- **WORK REQUIRED**
Reproduce every line of the listing below verbatim, from the first line through the last, with all wording, numbers, brackets and punctuation unchanged.

━━━━━━━━━━━━━━━━━━━━

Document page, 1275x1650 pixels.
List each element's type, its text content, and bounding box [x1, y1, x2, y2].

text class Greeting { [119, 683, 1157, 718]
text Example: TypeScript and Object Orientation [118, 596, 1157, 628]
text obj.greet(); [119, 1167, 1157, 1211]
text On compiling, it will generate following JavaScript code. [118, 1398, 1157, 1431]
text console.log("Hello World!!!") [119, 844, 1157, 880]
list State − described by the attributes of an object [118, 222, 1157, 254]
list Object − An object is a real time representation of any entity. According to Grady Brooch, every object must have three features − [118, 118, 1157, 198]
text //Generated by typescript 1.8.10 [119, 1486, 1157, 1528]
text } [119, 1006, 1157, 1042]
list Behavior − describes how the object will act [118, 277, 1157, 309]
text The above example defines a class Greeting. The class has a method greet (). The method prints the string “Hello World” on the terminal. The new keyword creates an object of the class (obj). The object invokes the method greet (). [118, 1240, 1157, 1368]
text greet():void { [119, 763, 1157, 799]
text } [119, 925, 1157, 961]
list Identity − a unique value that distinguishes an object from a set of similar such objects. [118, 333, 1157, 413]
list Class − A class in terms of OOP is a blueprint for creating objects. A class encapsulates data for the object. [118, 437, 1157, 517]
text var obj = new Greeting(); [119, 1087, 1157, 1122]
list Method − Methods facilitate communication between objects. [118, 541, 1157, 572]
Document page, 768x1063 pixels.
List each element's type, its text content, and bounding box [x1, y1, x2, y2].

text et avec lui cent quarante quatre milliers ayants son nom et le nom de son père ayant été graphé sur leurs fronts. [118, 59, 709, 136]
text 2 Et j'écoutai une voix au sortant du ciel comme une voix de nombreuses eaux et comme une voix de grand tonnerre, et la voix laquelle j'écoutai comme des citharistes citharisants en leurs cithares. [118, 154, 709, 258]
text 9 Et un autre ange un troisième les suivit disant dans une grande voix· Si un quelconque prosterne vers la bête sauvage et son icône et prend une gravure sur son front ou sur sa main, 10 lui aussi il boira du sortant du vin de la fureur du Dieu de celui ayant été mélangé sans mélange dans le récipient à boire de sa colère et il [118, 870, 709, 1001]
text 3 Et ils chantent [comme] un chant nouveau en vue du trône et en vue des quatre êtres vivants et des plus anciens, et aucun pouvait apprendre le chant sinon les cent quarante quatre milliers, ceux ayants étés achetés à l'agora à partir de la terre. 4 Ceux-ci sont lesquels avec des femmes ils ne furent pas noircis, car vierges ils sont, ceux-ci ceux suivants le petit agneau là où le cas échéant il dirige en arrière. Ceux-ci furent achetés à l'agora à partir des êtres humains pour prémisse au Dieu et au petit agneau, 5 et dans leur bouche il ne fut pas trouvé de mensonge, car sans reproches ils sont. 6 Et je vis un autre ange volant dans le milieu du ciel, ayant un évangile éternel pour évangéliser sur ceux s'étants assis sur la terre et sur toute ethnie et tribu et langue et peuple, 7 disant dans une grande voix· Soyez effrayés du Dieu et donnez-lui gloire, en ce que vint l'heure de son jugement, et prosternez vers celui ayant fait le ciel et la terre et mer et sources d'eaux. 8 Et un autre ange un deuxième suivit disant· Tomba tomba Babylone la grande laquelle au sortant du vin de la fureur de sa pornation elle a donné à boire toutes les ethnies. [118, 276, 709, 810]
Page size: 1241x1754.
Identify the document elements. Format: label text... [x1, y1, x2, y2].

━━━━━━━━━━━━━━━━━━━━

- **CORRECT RESPONSE**
Document page, 1275x1650 pixels.
List each element's type, its text content, and bounding box [x1, y1, x2, y2].

text class Greeting { [119, 683, 1157, 718]
text Example: TypeScript and Object Orientation [118, 596, 1157, 628]
text obj.greet(); [119, 1167, 1157, 1211]
text On compiling, it will generate following JavaScript code. [118, 1398, 1157, 1431]
text console.log("Hello World!!!") [119, 844, 1157, 880]
list State − described by the attributes of an object [118, 222, 1157, 254]
list Object − An object is a real time representation of any entity. According to Grady Brooch, every object must have three features − [118, 118, 1157, 198]
text //Generated by typescript 1.8.10 [119, 1486, 1157, 1528]
text } [119, 1006, 1157, 1042]
list Behavior − describes how the object will act [118, 277, 1157, 309]
text The above example defines a class Greeting. The class has a method greet (). The method prints the string “Hello World” on the terminal. The new keyword creates an object of the class (obj). The object invokes the method greet (). [118, 1240, 1157, 1368]
text greet():void { [119, 763, 1157, 799]
text } [119, 925, 1157, 961]
list Identity − a unique value that distinguishes an object from a set of similar such objects. [118, 333, 1157, 413]
list Class − A class in terms of OOP is a blueprint for creating objects. A class encapsulates data for the object. [118, 437, 1157, 517]
text var obj = new Greeting(); [119, 1087, 1157, 1122]
list Method − Methods facilitate communication between objects. [118, 541, 1157, 572]
Document page, 768x1063 pixels.
List each element's type, its text content, and bounding box [x1, y1, x2, y2].

text et avec lui cent quarante quatre milliers ayants son nom et le nom de son père ayant été graphé sur leurs fronts. [118, 59, 709, 136]
text 2 Et j'écoutai une voix au sortant du ciel comme une voix de nombreuses eaux et comme une voix de grand tonnerre, et la voix laquelle j'écoutai comme des citharistes citharisants en leurs cithares. [118, 154, 709, 258]
text 9 Et un autre ange un troisième les suivit disant dans une grande voix· Si un quelconque prosterne vers la bête sauvage et son icône et prend une gravure sur son front ou sur sa main, 10 lui aussi il boira du sortant du vin de la fureur du Dieu de celui ayant été mélangé sans mélange dans le récipient à boire de sa colère et il [118, 870, 709, 1001]
text 3 Et ils chantent [comme] un chant nouveau en vue du trône et en vue des quatre êtres vivants et des plus anciens, et aucun pouvait apprendre le chant sinon les cent quarante quatre milliers, ceux ayants étés achetés à l'agora à partir de la terre. 4 Ceux-ci sont lesquels avec des femmes ils ne furent pas noircis, car vierges ils sont, ceux-ci ceux suivants le petit agneau là où le cas échéant il dirige en arrière. Ceux-ci furent achetés à l'agora à partir des êtres humains pour prémisse au Dieu et au petit agneau, 5 et dans leur bouche il ne fut pas trouvé de mensonge, car sans reproches ils sont. 6 Et je vis un autre ange volant dans le milieu du ciel, ayant un évangile éternel pour évangéliser sur ceux s'étants assis sur la terre et sur toute ethnie et tribu et langue et peuple, 7 disant dans une grande voix· Soyez effrayés du Dieu et donnez-lui gloire, en ce que vint l'heure de son jugement, et prosternez vers celui ayant fait le ciel et la terre et mer et sources d'eaux. 8 Et un autre ange un deuxième suivit disant· Tomba tomba Babylone la grande laquelle au sortant du vin de la fureur de sa pornation elle a donné à boire toutes les ethnies. [118, 276, 709, 810]
Page size: 1241x1754.
Identify the document elements. Format: label text... [x1, y1, x2, y2].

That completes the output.